Loneliness Among the Elderly
As a senior becomes older, their social circle starts to shrink. Significant others may pass away, and family members may move to another area or state. Even if they still have friends in the area, they may not see them because of limited mobility. Driving may become an issue to the point where it is no longer an option for the person (see our article on When it is time to take the Keys). All of this leads to increased loneliness and isolation for the elderly. So how can caregivers, loved ones, and the elderly themselves combat prolonged loneliness?
The consequences of loneliness among seniors
Loneliness is similar to chronic stress; it raises the level of stress hormones. It also contributes to mental illness, heart disease, mental illness, and inflammation. Often seniors behave in ways that make other people distance themselves from the senior.
Loneliness can cause depression and high blood pressure. Seniors who are lonely are more pessimistic about their future and are more apt to indulge in unhealthy behaviors like drinking excessively, smoking, and not exercising.
Additionally, Seniors who are on oxygen or suffer from incontinence have problems with mobility. This may lead to embarrassment by their lack of ability. With these types of problems, seniors will feel self-conscious thus leaving their house less frequently.
What can be done to decrease loneliness
There are some ways to reduce isolation in seniors. When interacting with a senior, find out what their interests were before and try to rekindle that passion for them. Not every interest will still fit their abilities. If this is the case, adapt it to their current condition.
After hearing about the senior’s various interests, make a plan to defeat loneliness. If the person enjoyed painting, see what the senior center has to offer. If the person enjoyed crafts, check craft stores to see when the free craft lessons or lessons which might interest them start.
What can they teach you
Discover what a senior can teach you. Many seniors have untapped knowledge about forgotten things to do, for example making fishing flies or crocheting. By asking a senior to share their experience with you, you learn something new, and they can teach you, and most importantly they feel valued and useful which is shown to improve mental health. It gives them the satisfaction of spreading something they’re good at, and it gives you a chance to chase away some loneliness.

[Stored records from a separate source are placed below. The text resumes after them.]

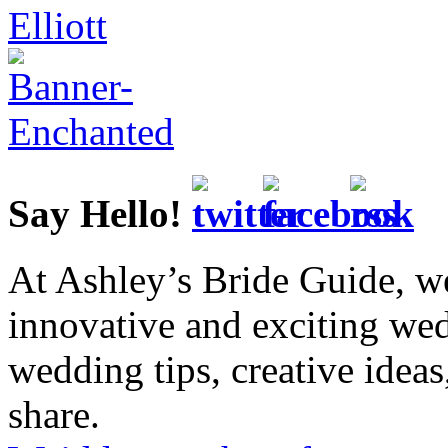
Say Hello!
At Ashley’s Bride Guide, we
innovative and exciting we
wedding tips, creative idea
share.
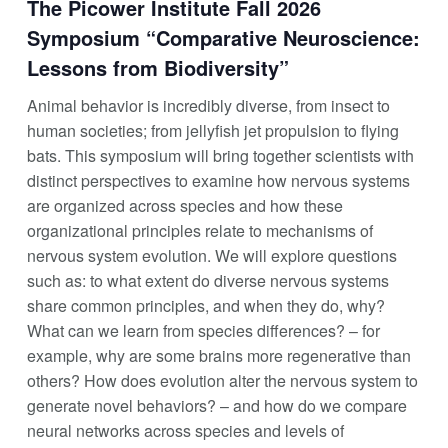
The Picower Institute Fall 2026
Symposium “Comparative Neuroscience:
Lessons from Biodiversity”
Animal behavior is incredibly diverse, from insect to
human societies; from jellyfish jet propulsion to flying
bats. This symposium will bring together scientists with
distinct perspectives to examine how nervous systems
are organized across species and how these
organizational principles relate to mechanisms of
nervous system evolution. We will explore questions
such as: to what extent do diverse nervous systems
share common principles, and when they do, why?
What can we learn from species differences? – for
example, why are some brains more regenerative than
others? How does evolution alter the nervous system to
generate novel behaviors? – and how do we compare
neural networks across species and levels of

Volunteer work can get the senior out of the house and involved with other people. Not only can they share their life skills with other people, but it will contribute to their mental health, well-being and increase their longevity.
Senior centers offer physical exercise programs which will reduce isolation and loneliness in seniors. Plus, they get the benefits of social interaction and a feeling of greater well-being regardless of what type of exercise program it was.
There are many causes of loneliness in seniors, but there are also quite a few solutions. Connecting a senior with different social resources, even if it’s Meals on Wheels, can help to combat the loneliness that many seniors feel. By making an effort to reduce the feelings of loneliness can help seniors to overcome and defeat these feelings.